We know there’s a gender pay gap in technology – what can we do about it? - DinahDavis
https://medium.com/code-like-a-girl/we-know-theres-a-gender-pay-gap-in-technology-the-question-is-what-can-we-do-about-it-4dadfafc396#.r6locat0z
======
jotato
I want to be very careful here, and I start off by stating I have good
intentions :)

Has anyone seen the data that shows a gender pay gap? _I am not saying it isn
't true_ Anecdotally I know it is real, but I haven't actually seen data
showing it.

For example, I read articles that state "studies show" but don't reference
anything (or if they do, the study doesn't publish any data)

Here is what I want to know. _All things being equal, how big of a pay gap is
it?_ I wonder if some studies are skewed because of factors like years of
experience, a larger sample size of men than women, or place of employment.

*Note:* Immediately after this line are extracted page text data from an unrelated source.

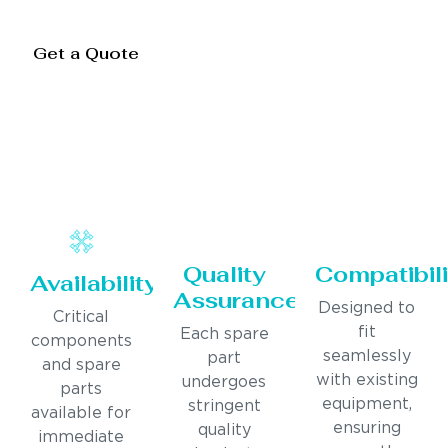
Get a Quote
Quality
Compatibili
Availability
Assurance
Designed to
Critical
fit
Each spare
components
seamlessly
part
and spare
with existing
undergoes
parts
equipment,
stringent
available for
ensuring
quality
immediate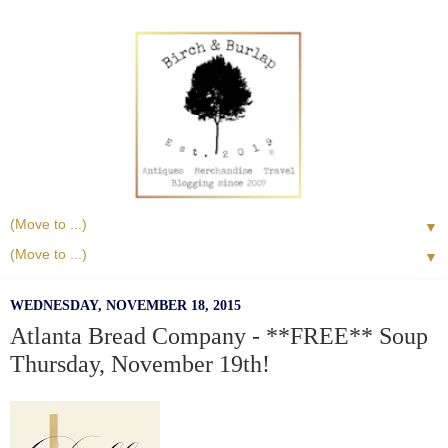
▼
▼
WEDNESDAY, NOVEMBER 18, 2015
Atlanta Bread Company - **FREE** Soup
Thursday, November 19th!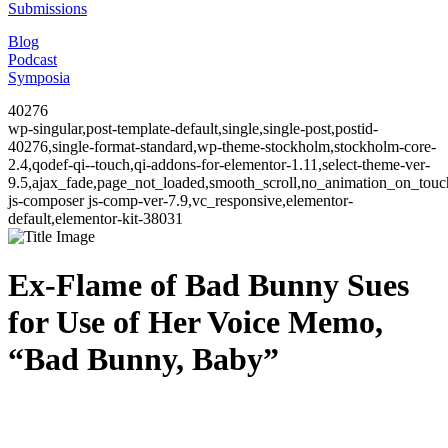
Submissions
Blog
Podcast
Symposia
40276
wp-singular,post-template-default,single,single-post,postid-
40276,single-format-standard,wp-theme-stockholm,stockholm-core-
2.4,qodef-qi--touch,qi-addons-for-elementor-1.11,select-theme-ver-
9.5,ajax_fade,page_not_loaded,smooth_scroll,no_animation_on_to
js-composer js-comp-ver-7.9,vc_responsive,elementor-
default,elementor-kit-38031
Ex-Flame of Bad Bunny Sues
for Use of Her Voice Memo,
“Bad Bunny, Baby”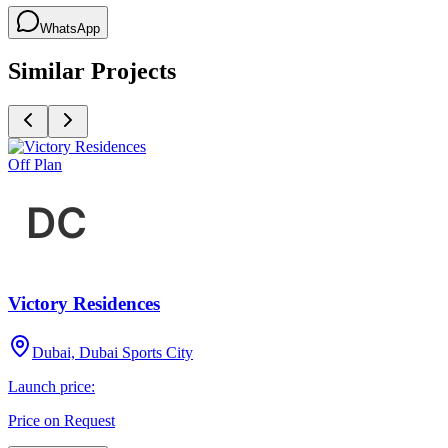
WhatsApp
Similar Projects
Off Plan
Victory Residences
Dubai, Dubai Sports City
Launch price:
Price on Request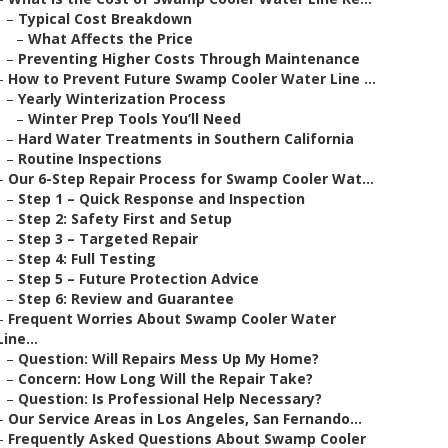
–
Typical Cost Breakdown
–
What Affects the Price
–
Preventing Higher Costs Through Maintenance
–
How to Prevent Future Swamp Cooler Water Line ...
–
Yearly Winterization Process
–
Winter Prep Tools You’ll Need
–
Hard Water Treatments in Southern California
–
Routine Inspections
–
Our 6-Step Repair Process for Swamp Cooler Wat...
–
Step 1 – Quick Response and Inspection
–
Step 2: Safety First and Setup
–
Step 3 – Targeted Repair
–
Step 4: Full Testing
–
Step 5 – Future Protection Advice
–
Step 6: Review and Guarantee
–
Frequent Worries About Swamp Cooler Water
Line...
–
Question: Will Repairs Mess Up My Home?
–
Concern: How Long Will the Repair Take?
–
Question: Is Professional Help Necessary?
–
Our Service Areas in Los Angeles, San Fernando...
–
Frequently Asked Questions About Swamp Cooler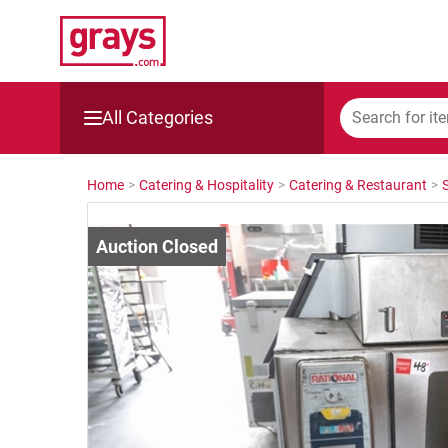
All Categories
Mining, Construction & Agriculture
Home
>
Catering & Hospitality
>
Catering & Restaurant
>
Manufacturing & Engineering
Cars, Bikes & Accessories
Trucks & Trailers
Boats
Wine & More
Catering, Hospitality & Gyms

Has any research been done (with publicized data) that shows all things+ being
equal, women make N% less

+All doesn't mean "all" here. What I mean is taken a sample of equal number of
men/women, with the same experience, in the same field of study, in the same
city. I expect anyone in Seattle to make more than someone in Butte, Montana.
Along those lines, I expect larger pay for consulting jobs vs startup. This is
what I mean by "all things equal"

Again, I am not disputing the claim. I am just really interested in seeing the
data :)